## Exercise requirements
Gather every line in the data below that contains the string "true".
■ ■ ■
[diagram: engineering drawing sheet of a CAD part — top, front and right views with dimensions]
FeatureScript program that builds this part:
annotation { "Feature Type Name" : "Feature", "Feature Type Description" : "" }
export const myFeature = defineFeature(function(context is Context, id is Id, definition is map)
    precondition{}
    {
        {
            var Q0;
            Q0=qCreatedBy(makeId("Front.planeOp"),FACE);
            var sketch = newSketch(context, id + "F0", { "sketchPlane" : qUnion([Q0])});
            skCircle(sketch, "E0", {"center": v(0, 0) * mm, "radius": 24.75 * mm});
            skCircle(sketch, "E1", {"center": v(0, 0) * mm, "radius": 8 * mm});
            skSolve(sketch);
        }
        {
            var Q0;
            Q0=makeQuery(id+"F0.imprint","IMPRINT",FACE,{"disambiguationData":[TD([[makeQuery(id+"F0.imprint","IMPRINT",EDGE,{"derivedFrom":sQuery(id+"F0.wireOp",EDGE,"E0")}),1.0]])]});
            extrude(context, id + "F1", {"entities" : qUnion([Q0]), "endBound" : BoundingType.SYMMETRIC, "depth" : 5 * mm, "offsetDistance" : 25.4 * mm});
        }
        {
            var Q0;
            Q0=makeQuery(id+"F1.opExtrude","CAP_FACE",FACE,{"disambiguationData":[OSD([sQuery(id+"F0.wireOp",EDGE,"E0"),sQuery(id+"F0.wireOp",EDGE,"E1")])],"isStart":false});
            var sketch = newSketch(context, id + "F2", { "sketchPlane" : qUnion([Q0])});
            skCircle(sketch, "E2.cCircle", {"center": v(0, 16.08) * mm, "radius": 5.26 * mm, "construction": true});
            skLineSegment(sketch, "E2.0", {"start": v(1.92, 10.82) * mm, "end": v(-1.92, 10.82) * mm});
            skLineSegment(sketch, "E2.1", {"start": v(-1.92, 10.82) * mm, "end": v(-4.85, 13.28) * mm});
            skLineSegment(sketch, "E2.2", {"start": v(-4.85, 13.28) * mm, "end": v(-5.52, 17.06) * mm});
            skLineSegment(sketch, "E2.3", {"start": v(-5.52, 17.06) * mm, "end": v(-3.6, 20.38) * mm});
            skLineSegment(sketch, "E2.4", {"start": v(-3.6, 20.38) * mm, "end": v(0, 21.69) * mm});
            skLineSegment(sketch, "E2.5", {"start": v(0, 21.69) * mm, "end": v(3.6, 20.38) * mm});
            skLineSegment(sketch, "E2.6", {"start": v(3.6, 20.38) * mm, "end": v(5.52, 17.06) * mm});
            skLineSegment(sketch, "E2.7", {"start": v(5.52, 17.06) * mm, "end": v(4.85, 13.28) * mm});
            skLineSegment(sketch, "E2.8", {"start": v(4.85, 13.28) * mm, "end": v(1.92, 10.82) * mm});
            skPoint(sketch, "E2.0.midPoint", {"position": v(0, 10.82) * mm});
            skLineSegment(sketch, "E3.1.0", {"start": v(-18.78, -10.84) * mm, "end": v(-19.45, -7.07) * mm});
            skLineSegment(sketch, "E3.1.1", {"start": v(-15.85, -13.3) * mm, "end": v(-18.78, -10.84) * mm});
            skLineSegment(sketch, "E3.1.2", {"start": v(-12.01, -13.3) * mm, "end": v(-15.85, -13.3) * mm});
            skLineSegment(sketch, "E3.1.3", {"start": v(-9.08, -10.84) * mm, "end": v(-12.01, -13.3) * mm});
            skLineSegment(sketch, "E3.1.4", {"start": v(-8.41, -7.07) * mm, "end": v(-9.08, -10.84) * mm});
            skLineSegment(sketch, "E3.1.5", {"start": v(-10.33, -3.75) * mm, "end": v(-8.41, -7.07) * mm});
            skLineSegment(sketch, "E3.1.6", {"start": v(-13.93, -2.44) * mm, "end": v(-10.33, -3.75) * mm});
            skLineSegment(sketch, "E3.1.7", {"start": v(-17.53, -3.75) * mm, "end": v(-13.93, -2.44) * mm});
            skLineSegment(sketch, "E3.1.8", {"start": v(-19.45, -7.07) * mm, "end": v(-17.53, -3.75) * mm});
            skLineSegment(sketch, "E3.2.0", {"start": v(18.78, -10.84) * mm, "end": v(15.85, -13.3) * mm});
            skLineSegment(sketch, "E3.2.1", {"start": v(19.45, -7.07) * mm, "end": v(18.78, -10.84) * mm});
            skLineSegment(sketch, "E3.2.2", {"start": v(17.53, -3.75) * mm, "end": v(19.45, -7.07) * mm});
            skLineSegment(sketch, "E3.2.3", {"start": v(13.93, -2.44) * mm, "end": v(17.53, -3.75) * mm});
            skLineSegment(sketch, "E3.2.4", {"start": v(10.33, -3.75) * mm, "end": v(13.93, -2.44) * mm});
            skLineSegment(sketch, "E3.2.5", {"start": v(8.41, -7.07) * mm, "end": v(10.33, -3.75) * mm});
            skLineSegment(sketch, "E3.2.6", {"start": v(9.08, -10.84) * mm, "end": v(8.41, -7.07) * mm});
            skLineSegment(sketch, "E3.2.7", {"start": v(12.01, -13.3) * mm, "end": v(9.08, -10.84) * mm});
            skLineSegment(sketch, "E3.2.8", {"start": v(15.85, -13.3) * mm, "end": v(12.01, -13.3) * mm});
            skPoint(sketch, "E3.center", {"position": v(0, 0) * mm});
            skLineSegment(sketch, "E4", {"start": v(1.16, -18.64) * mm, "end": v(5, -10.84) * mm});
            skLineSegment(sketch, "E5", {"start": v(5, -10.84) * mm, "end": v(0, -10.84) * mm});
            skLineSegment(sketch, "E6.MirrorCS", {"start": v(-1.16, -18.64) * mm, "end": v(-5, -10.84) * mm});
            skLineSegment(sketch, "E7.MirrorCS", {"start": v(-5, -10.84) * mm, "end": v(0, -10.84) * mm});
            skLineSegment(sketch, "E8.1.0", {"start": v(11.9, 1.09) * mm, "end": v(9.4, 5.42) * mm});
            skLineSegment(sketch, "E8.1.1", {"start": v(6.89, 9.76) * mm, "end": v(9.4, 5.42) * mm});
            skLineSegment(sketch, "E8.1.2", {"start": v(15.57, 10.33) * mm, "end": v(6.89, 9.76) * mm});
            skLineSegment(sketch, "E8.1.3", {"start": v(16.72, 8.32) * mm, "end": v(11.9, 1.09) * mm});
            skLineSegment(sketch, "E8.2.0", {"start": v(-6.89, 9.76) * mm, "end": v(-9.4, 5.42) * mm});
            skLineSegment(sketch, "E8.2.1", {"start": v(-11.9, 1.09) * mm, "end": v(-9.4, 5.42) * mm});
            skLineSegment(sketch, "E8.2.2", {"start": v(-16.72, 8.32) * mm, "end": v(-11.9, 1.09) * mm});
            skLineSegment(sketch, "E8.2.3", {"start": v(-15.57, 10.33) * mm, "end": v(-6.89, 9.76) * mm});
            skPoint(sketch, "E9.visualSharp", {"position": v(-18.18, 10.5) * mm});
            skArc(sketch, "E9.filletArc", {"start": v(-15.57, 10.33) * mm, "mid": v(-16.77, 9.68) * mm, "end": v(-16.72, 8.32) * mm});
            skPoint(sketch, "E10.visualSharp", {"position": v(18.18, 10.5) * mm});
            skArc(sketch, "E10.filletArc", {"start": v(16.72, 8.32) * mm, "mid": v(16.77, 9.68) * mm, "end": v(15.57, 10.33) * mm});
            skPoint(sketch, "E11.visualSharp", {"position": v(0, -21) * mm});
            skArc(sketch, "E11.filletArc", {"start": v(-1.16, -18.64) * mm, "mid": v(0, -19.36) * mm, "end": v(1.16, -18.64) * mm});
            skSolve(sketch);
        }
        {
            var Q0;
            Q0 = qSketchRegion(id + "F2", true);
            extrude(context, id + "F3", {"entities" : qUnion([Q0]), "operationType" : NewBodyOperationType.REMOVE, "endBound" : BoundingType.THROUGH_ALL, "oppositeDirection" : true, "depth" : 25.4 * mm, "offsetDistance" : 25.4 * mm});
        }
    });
■ ■ ■
## Answer to the problem
            skCircle(sketch, "E2.cCircle", {"center": v(0, 16.08) * mm, "radius": 5.26 * mm, "construction": true});
            Q0 = qSketchRegion(id + "F2", true);
            extrude(context, id + "F3", {"entities" : qUnion([Q0]), "operationType" : NewBodyOperationType.REMOVE, "endBound" : BoundingType.THROUGH_ALL, "oppositeDirection" : true, "depth" : 25.4 * mm, "offsetDistance" : 25.4 * mm});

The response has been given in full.